Plan rollback like this:
before enabling v2 writes:
old code can safely read or refuse v2 objects
after enabling v2 writes:
rollback must preserve validators that reject unsafe old writes
or rollback must be blocked until data is returned to a safe state
Rollback is not only redeploying a binary. It is returning to a previous protocol, and the data may already have moved forward.
Failure Modes
- Silent field dropping: Old clients ignore metadata that changes merge meaning, such as dots, tombstones, epochs, or authorization caveats.
- Unstable backfill identities: Re-running migration creates fresh dots, duplicate adds, or new conflicts.
- Old writers after new semantics: A stale client writes old-format state and resurrects deleted or rejected facts.
- Compacting too early: Old clients or repair tools still need metadata that the new code removed.
- Assuming server rollout equals system rollout: Offline clients and edge replicas may remain old long after servers deploy.
- No rollback plan: Once new operations exist, old code may not be safe to run without validators or adapters.
- Testing only all-old and all-new: The dangerous cases are mixed-version histories.
- Treating compatibility as UI concern: The merge protocol, validators, snapshots, and repair tools all need compatibility behavior.
Practice
Design a migration for this change:
old field:
assignees = add-only set of user_id
new field:
assignees = observed-remove set with dots
Fill in:
1. How will you create deterministic migration dots?

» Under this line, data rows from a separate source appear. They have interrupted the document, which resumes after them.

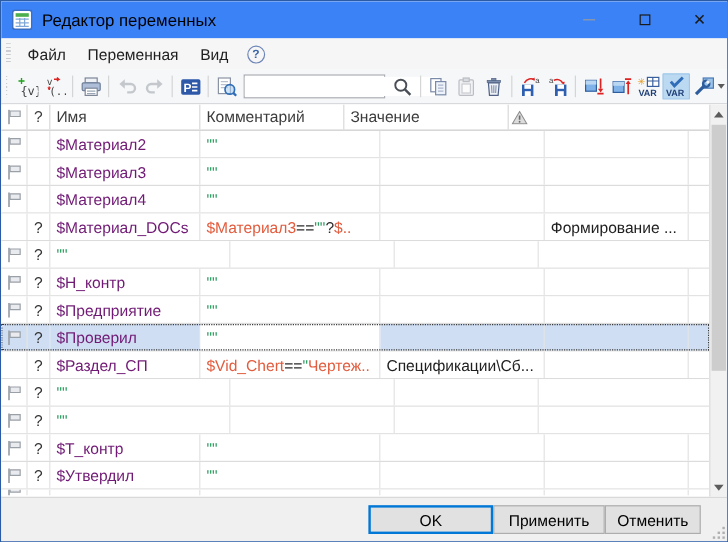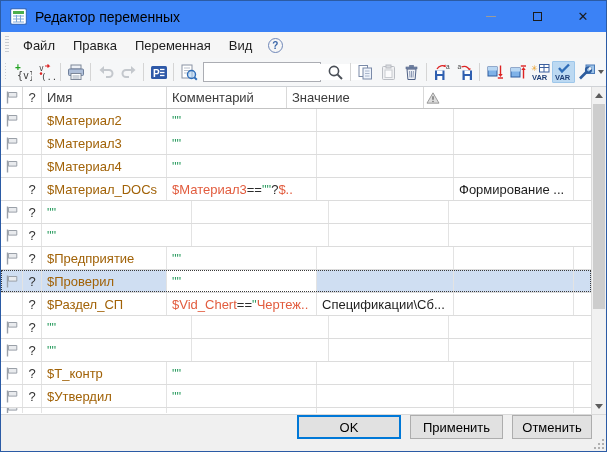"Правка" span.menu-item { html: <span>Правка</span> -> none }
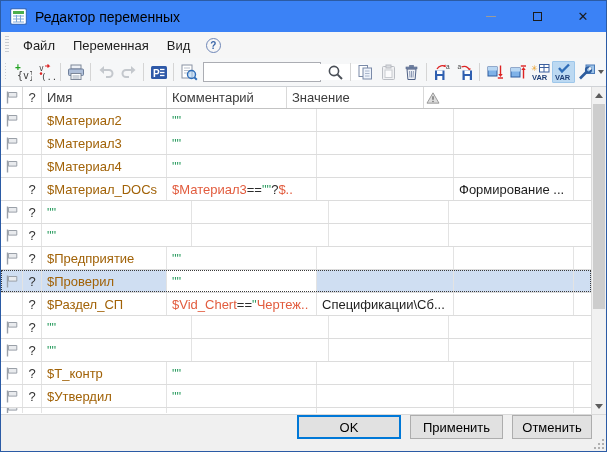"$Материал2" .c-name { color: #a16207 -> #701a75 }
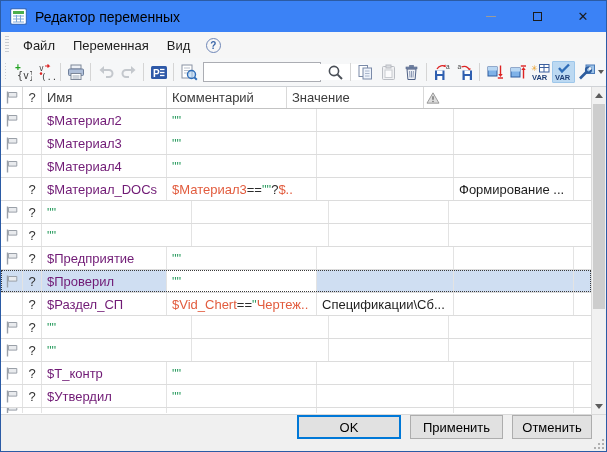"$Н_контр" div.cell { html: none -> <div>$Н_контр</div> }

2. Which clients may read old and new state?
3. When may new clients write the new operation shape?
4. What should happen when an old client writes assignees after the object enters v2?
5. Which dashboards or debug records should show rejected old writes?
6. When is it safe to compact the old field?
Then add a rollback scenario:
v2 writes have been enabled for 10 percent of projects.
The team discovers a bug and wants to roll back code.
Explain whether rollback is safe, which validators must remain active, and what data or epochs prevent old code from corrupting migrated projects.
Connections
009.mdintroduced maps, nested CRDTs, and schema evolution; this lesson makes schema evolution operational.015.mdcovered compaction; migration needs the same discipline before deleting old metadata.020.mdshowed rejected operations and repair records; compatibility failures must be observable in that same language.021.mdintroduced trust epochs; migration epochs use a similar boundary for semantic changes.023.mdturns these pieces into a design review checklist for deciding where coordination avoidance is appropriate.
Resources
- [ARTICLE] Evolutionary Database Design
- Focus: Use the expand, migrate, contract mindset, then adapt it to replicated clients and merge semantics.
- [DOC] Protocol Buffers: Updating A Message Type
- Focus: Study wire compatibility rules and compare them with CRDT semantic compatibility.
- [DOC] Confluent Schema Registry: Schema Evolution
- Focus: Review compatibility modes and the idea of safe reader/writer evolution.
- [DOC] Automerge: The Local-First Database
- Focus: Connect document sync and change histories to long-lived client compatibility.
- [PAPER] A comprehensive study of Convergent and Commutative Replicated Data Types
- Focus: Recheck how dots, tombstones, and merge semantics affect migration safety.
Key Takeaways
- CRDT migrations change both data shape and merge semantics, so compatibility must cover old clients, edge replicas, snapshots, and repair tools.
- Semantic fields such as dots, tombstones, epochs, and authorization caveats must not be silently dropped by old code.
- Safe rolling upgrades use phases: read-new, backfill with stable identity, compare views, gate new writes, and compact only after stability.
- Mixed-version histories and rollback paths are part of the design, not an afterthought.